People’s food-shop costs, council tax bills and dealings with HMRC highlight the fact that they are paying much more for far less – surely the dictionary definition of infuriating. The winter fuel allowance cut, one of those rare political stories that just about everybody now mentions, has cast the government – probably for keeps – as mean bureaucrats set on tilting the scales even further away from basic fairness. And these distributional furies are the context for a lot of people’s complaints about immigration.

There is also an overarching narrative about the last two decades. After the financial crash of 2007-8, the false dawn of Brexit, the pandemic, the war in Ukraine and the ongoing cost of living crisis, people have a sense of life amounting to one damn thing after another. In that context, Keir Starmer and Rachel Reeves following their election win with warnings that everything was about to get even worse was the most stupid thing they could have done. And here we are. Life continues to go round in circles, and with each grim rotation of the wheel, Farage and his friends get more and more popular.

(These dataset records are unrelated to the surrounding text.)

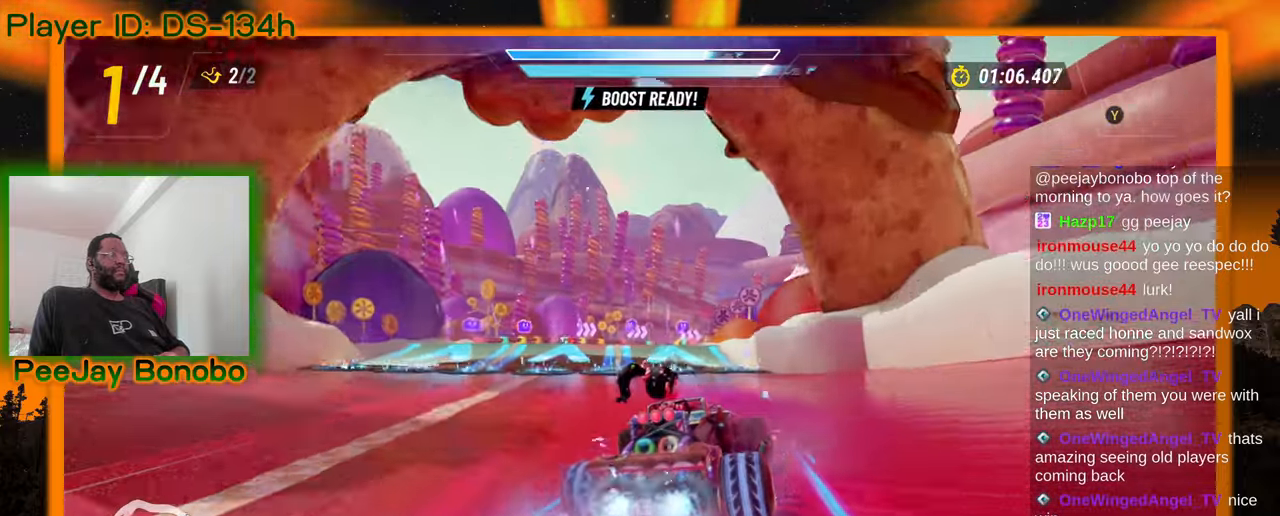
Gameplay with a controller; each line is a JSON object with the inputs held at the frame after it. "events" lists button and stick changes between this image and that frame as [ms after this image, input, new state], when the widget could be followed in between. Not read: L3 R3 other_buttons.
{"buttons": [], "left_stick": "center", "events": [[200, "left_stick", "center"]]}
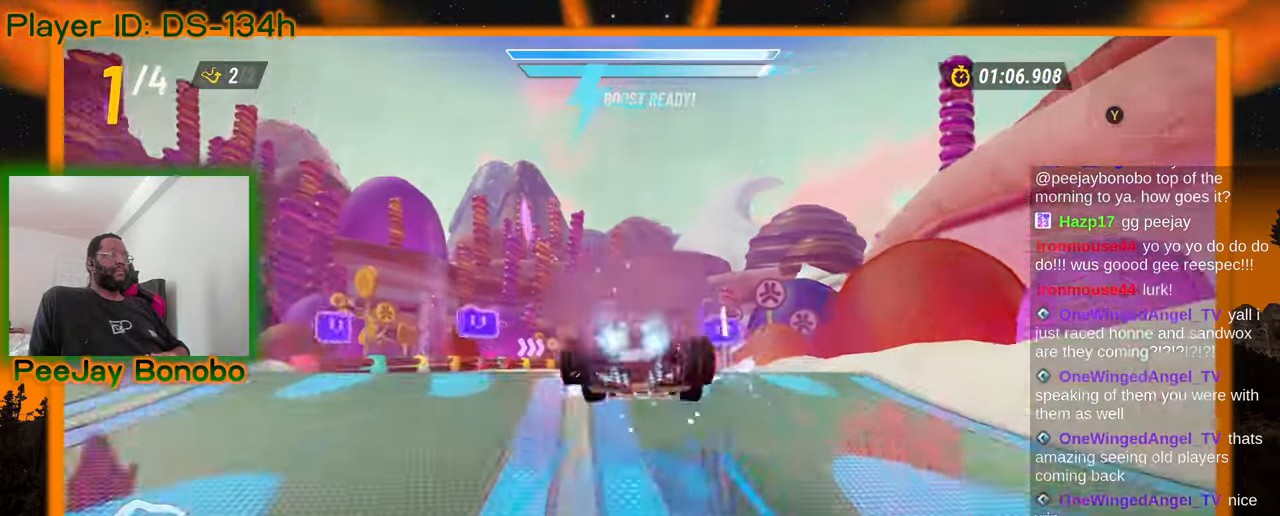
{"buttons": [], "left_stick": "center", "events": []}
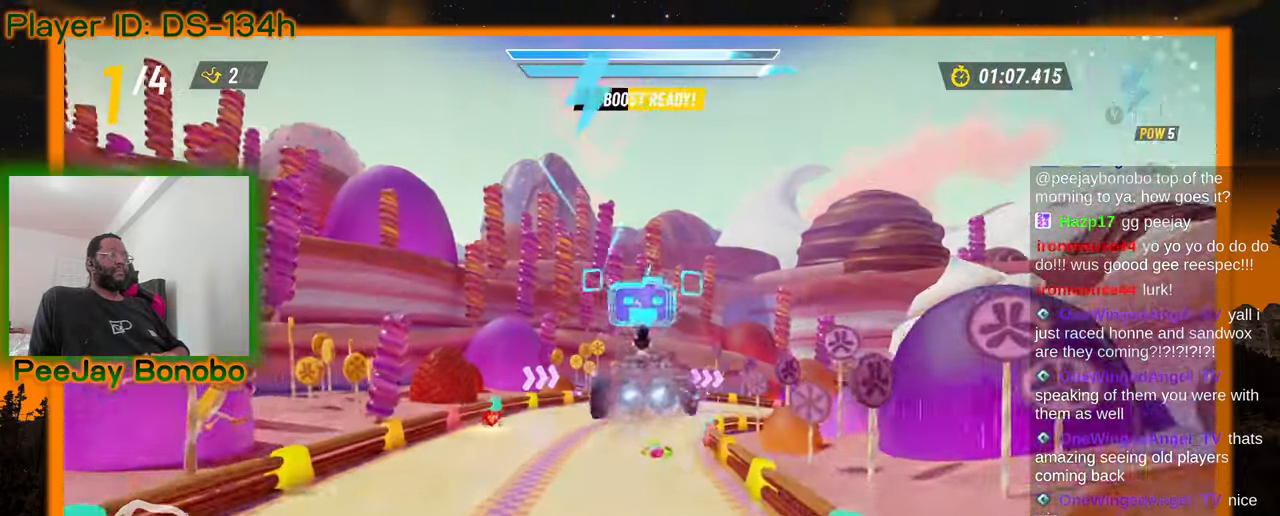
{"buttons": [], "left_stick": "center", "events": [[200, "left_stick", "right"], [367, "left_stick", "center"]]}
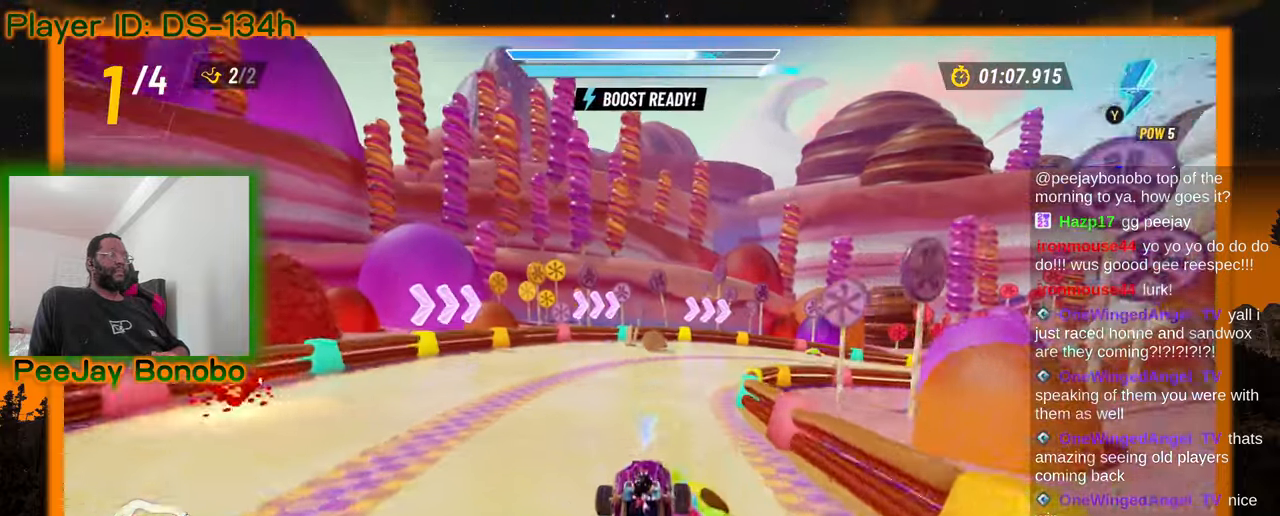
{"buttons": [], "left_stick": "right", "events": [[134, "left_stick", "right"]]}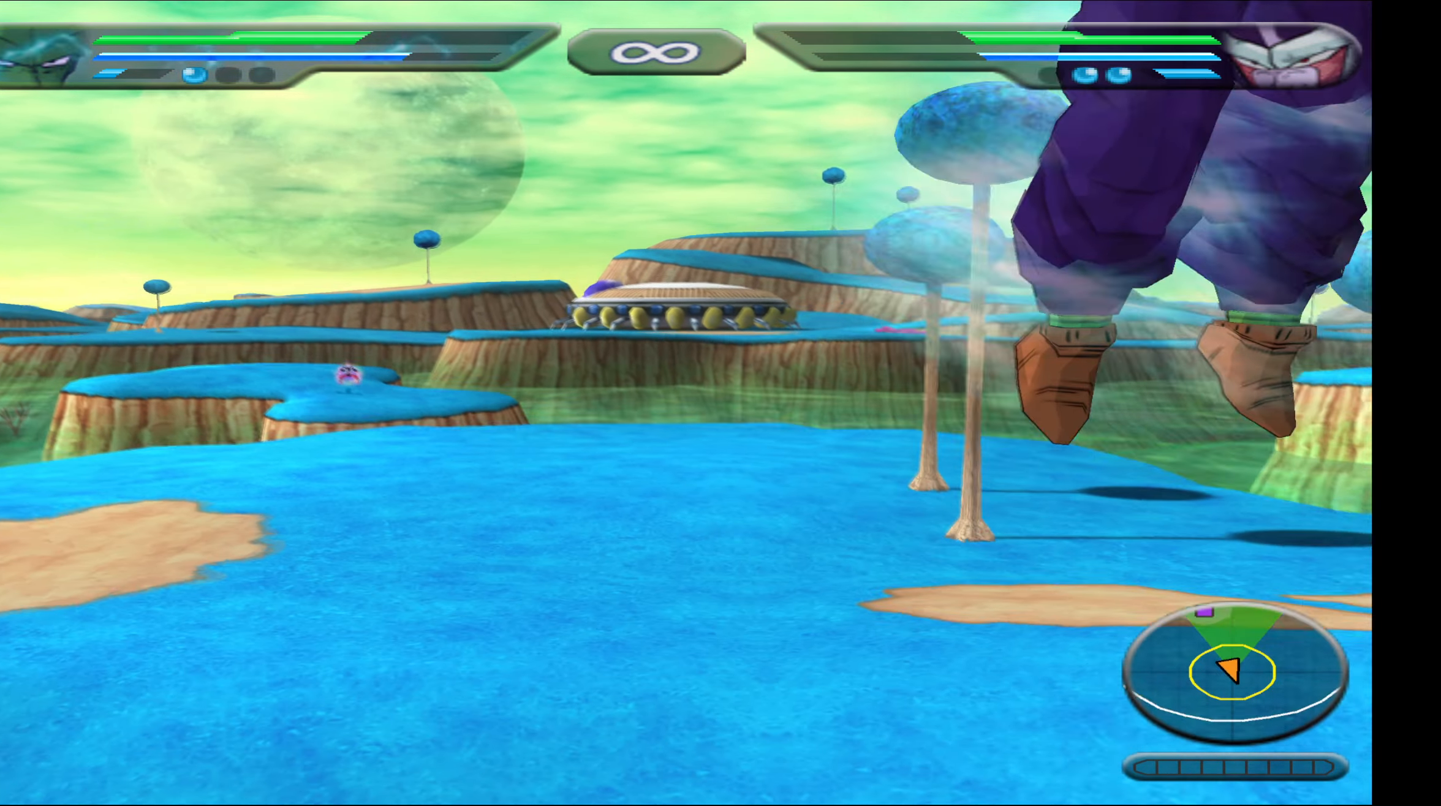
Gameplay with a controller (Xbox layout); each line is a JSON object with the inputs held at the frame after it. "events" lists button and stick changes between this image and that frame as [ms after this image, input, new state], when the widget could be followed in between. Not read: left_stick right_stick.
{"buttons": ["L2"], "events": [[350, "L2", "down"], [383, "A", "up"], [383, "R1", "up"]]}
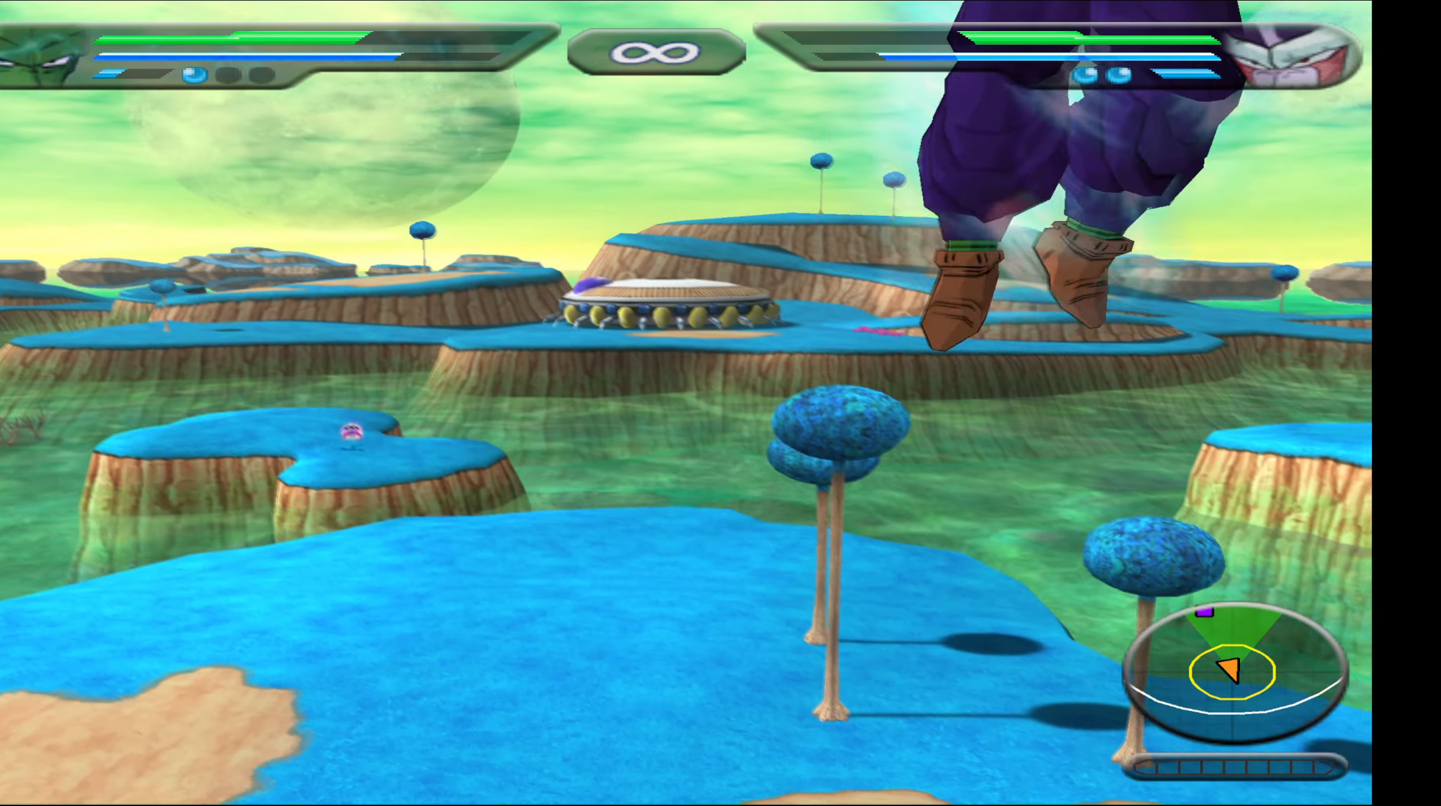
{"buttons": [], "events": [[17, "DPAD_DOWN", "down"], [117, "Y", "down"], [217, "Y", "up"], [317, "DPAD_DOWN", "up"], [433, "L2", "up"]]}
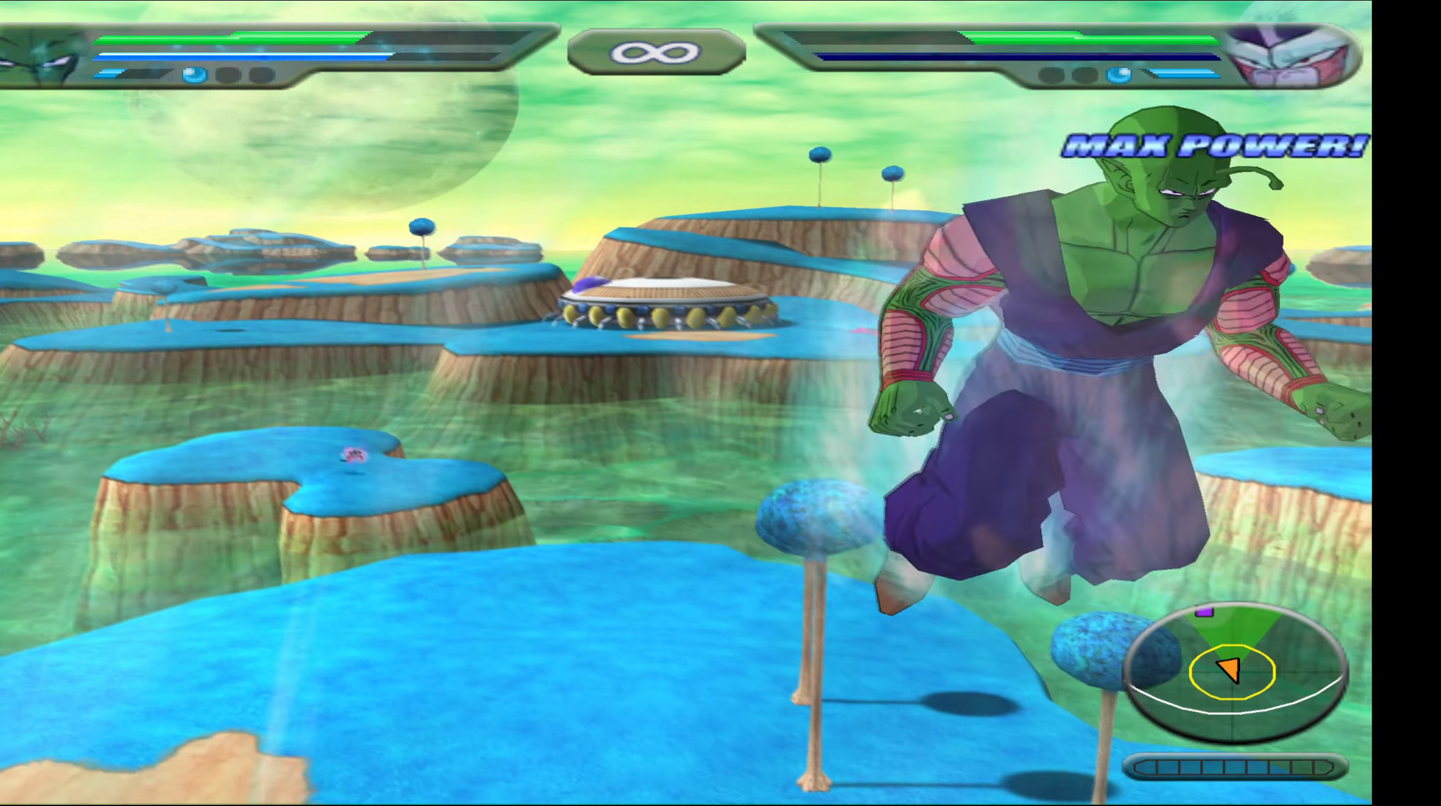
{"buttons": ["L2"], "events": [[283, "L2", "down"]]}
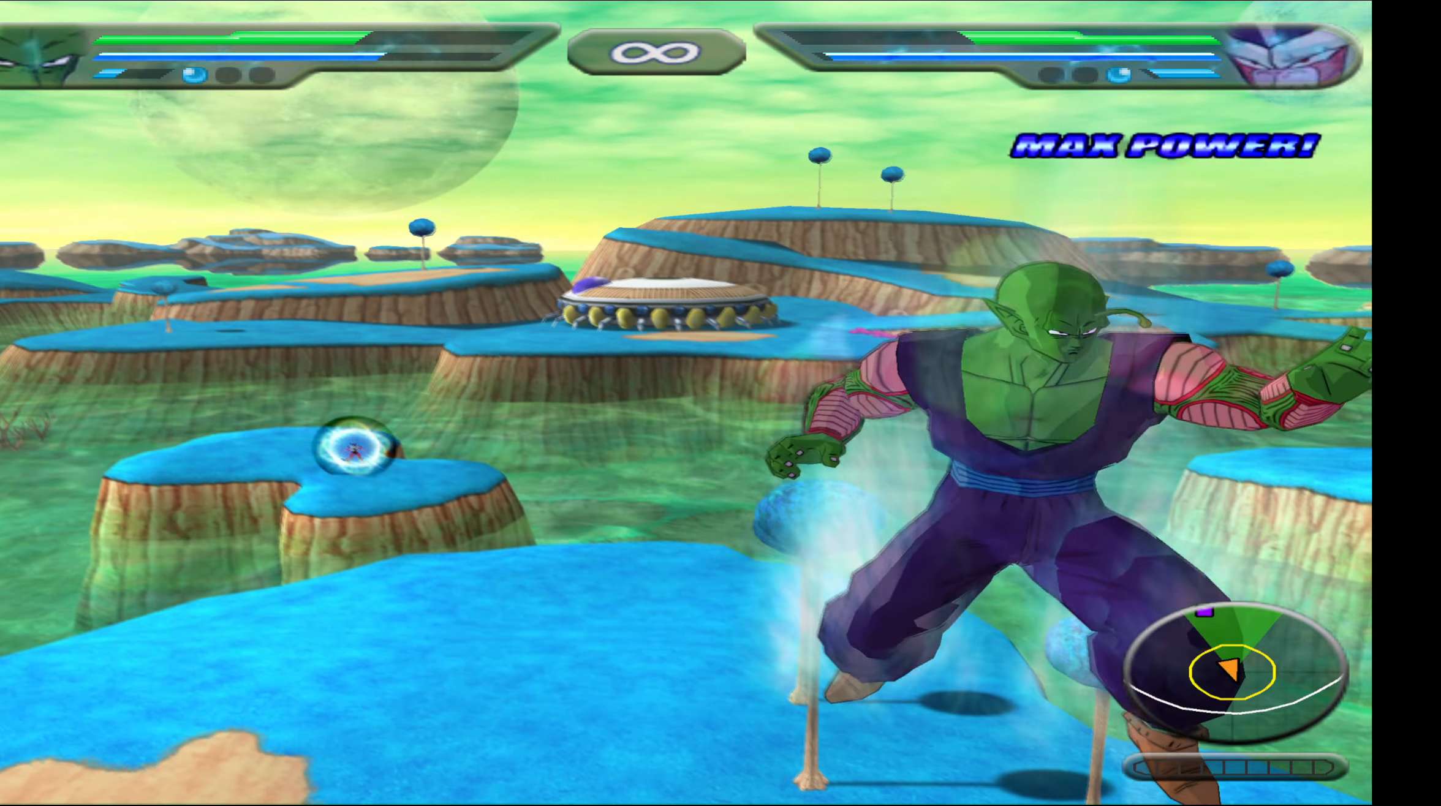
{"buttons": ["L2", "DPAD_DOWN"], "events": [[300, "DPAD_DOWN", "down"], [367, "Y", "down"], [467, "Y", "up"]]}
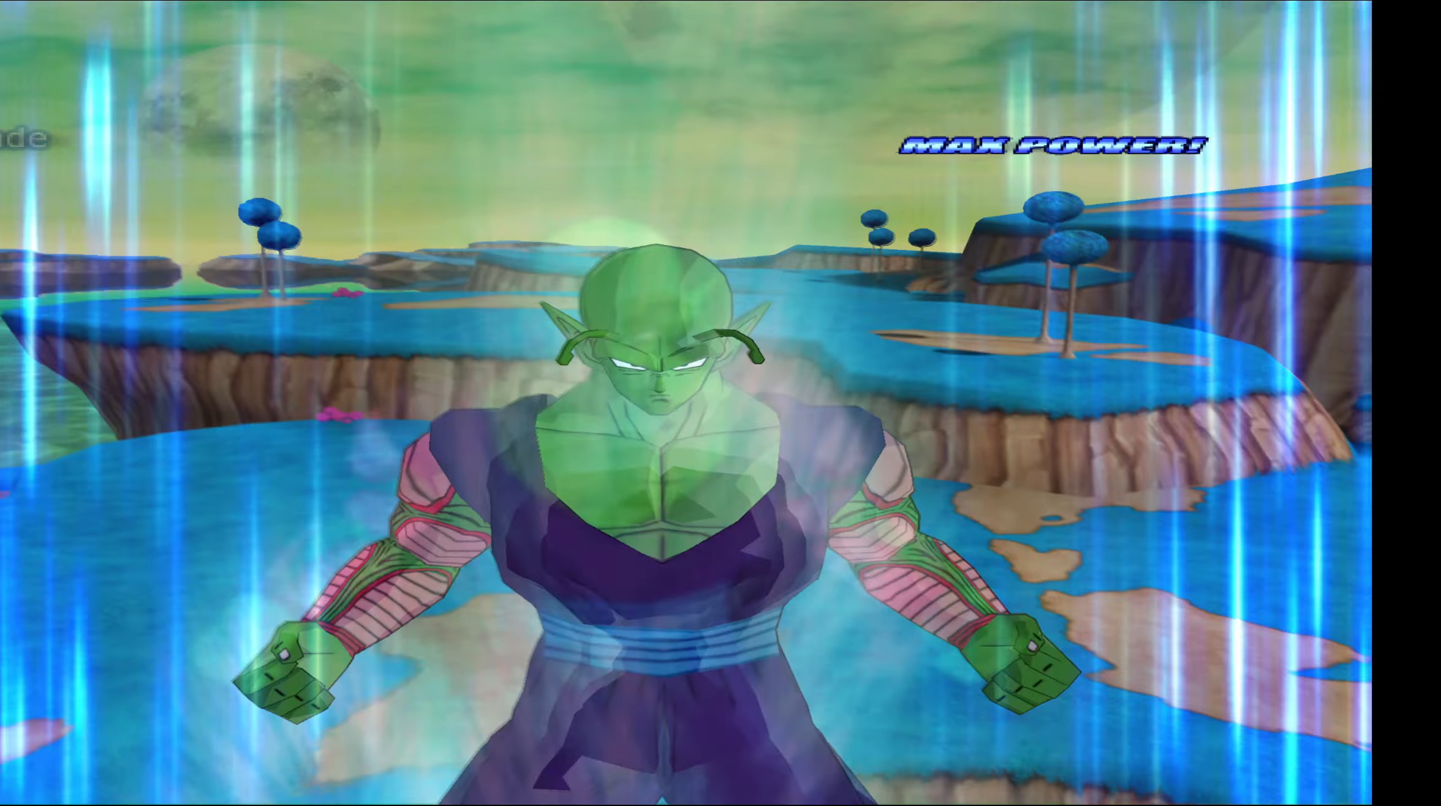
{"buttons": ["L2"], "events": [[17, "DPAD_DOWN", "up"]]}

They do so despite the clear gap between the issues they habitually bang on about and what might actually improve millions of lives. Over the weekend, Reform leaders sounded off about teaching kids the wonders of the British empire, the evils of councils’ diversity policies and how they were going to fight green investment. In the places where they will now be in charge, meanwhile, the same stark problems fester on, even amid affluence: hollowed-out local services, terrible public transport, a chronic lack of social housing and a shortage of work more fulfilling than driving delivery vans or making up the parcels that are piled into them. To point that out is not to overlook the politics of culture and identity, but still: if mainstream politicians finally began to act on those issues, maybe they would begin to be less loathed and mistrusted.

That, in crude terms, is a picture of how this moment could pass. But I also wonder whether England might have irrevocably changed in ways that none of us yet understand. When I hear people pay tribute to Farage as a “good lad” and see whole streets rush to take pictures of him on their phones, I rather wonder what has happened to our old bullshit detector. We are no longer the country of “mustn’t grumble” – quite the reverse, in fact. It often feels, moreover, as if the 21st-century combination of social media’s polarising effects and all those economic convulsions has left us with an intensified version of an old national problem: our inability to really speak to each other and collectively bargain for a better country. All of us, it sometimes seems, are suffering from the political equivalent of road rage, manifested in either futile shouting or tense silence.

The day after my stop in Alford, I spent two days in Boston, the Fenland town that has long been a byword for immigration from eastern Europe and support for Farage. As usual, I stayed at the local Premier Inn, and dined in the adjoining pub and restaurant. Outside, everything was aligning for a victory based on anger and disaffection. Inside, despite the 30 or so people who were seeing out their evening, there was a deathly quiet, and a scene that vividly summed up where we have arrived: among the pints of Madri and faux-traditional grub, even the married couples hardly said a word to each other.